Ini Kata Pengamat Terkait Lima Tempat Paling Koruptif di Intansi Pemerintah
Font: Ukuran: - +
Reporter : M. Hendra Vramenia
Pengamat kebijakan publik, Dr. Nasrul Zaman. (Foto: Ist.)
DIALEKSIS.COM | Banda Aceh - Pengamat kebijakan publik, Dr. Nasrul Zaman ikut angkat bicara terkait hasil survei LSI, yang menyebutkan ada lima tempat atau bagian di instansi pemerintah paling koruptif, yakni bagian pengadaan barang, perizinan usaha, bagian keuangan, bagian pelayanan, dan bagian personalia.
Menurutnya, hasil survei tersebut merupakan realitas dan dari tahun ke tahun terus menjadi perhatian dalam pemberantasan korupsi di instansi pemerintah.
"Korupsi di indonesia itu bukan lagi soal perilaku individu atau behaviour tapi sebagian besar sudah menjadi budaya aparat pelayanan di instansi pemerintah mulai dari level terendah sampai yang tertinggi," ujarnya.
Nasrul menjelaskan pola korupsinya juga beragam tergantung tugas dan kewenangan masing-masing, misalnya yang paling rendah adalah mark-up atau fiktif alat-alat kebutuhan rumah tangga kantor hingga pada level 5 besar tersebut di atas.
Nasrul Zaman yang juga Dosen Universitas Syiah Kuala (USK) menyebutkan beberapa upaya yang telah dilakukan pemerintah misalnya digitalisasi berbagai bentuk pelayanan pada masyarakat seperti izin dan sebagainya, juga sistem lelang yang digital juga sepertinya belum membuahkan hasil seperti yang diharapkan.

*Petunjuk Pengerjaan:*
1. Tuliskan kembali bagian artikel tentang tempat paling koruptif di instansi pemerintah, dimulai dari "Nasrul menjelaskan pola" dan berlanjut hingga "seperti yang diharapkan.".
2. Terjemahkan kalimat berikut dari artikel tentang tempat paling koruptif di instansi pemerintah ke dalam bahasa Inggris: "Pengamat kebijakan publik, Dr. Nasrul Zaman ikut angkat bicara terkait hasil survei LSI, yang menyebutkan ada lima tempat atau bagian di instansi pemerintah paling koruptif, yakni bagian pengadaan barang, perizinan usaha, bagian keuangan, bagian pelayanan, dan bagian personalia."
3. Menurut artikel tentang tempat paling koruptif di instansi pemerintah, di universitas mana Nasrul Zaman menjadi dosen?
Materi di bawah ini diambil dari sumber lain.

*Bagian Data:*
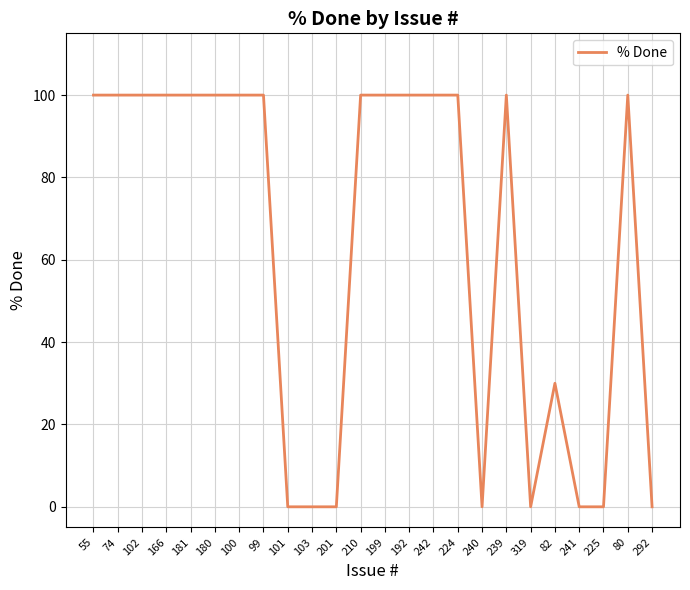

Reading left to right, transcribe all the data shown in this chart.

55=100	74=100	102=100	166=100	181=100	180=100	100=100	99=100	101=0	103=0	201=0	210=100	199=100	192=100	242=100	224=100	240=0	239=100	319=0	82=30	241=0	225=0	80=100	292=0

*Daftar Jawaban:*
1.
Nasrul menjelaskan pola korupsinya juga beragam tergantung tugas dan kewenangan masing-masing, misalnya yang paling rendah adalah mark-up atau fiktif alat-alat kebutuhan rumah tangga kantor hingga pada level 5 besar tersebut di atas.
Nasrul Zaman yang juga Dosen Universitas Syiah Kuala (USK) menyebutkan beberapa upaya yang telah dilakukan pemerintah misalnya digitalisasi berbagai bentuk pelayanan pada masyarakat seperti izin dan sebagainya, juga sistem lelang yang digital juga sepertinya belum membuahkan hasil seperti yang diharapkan.

2. Public policy observer Dr. Nasrul Zaman also weighed in on the results of the LSI survey, which stated that there are five places or divisions in government agencies that are the most corrupt, namely the procurement of goods division, business licensing, the finance division, the services division, and the personnel division.

3. Universitas Syiah Kuala (USK).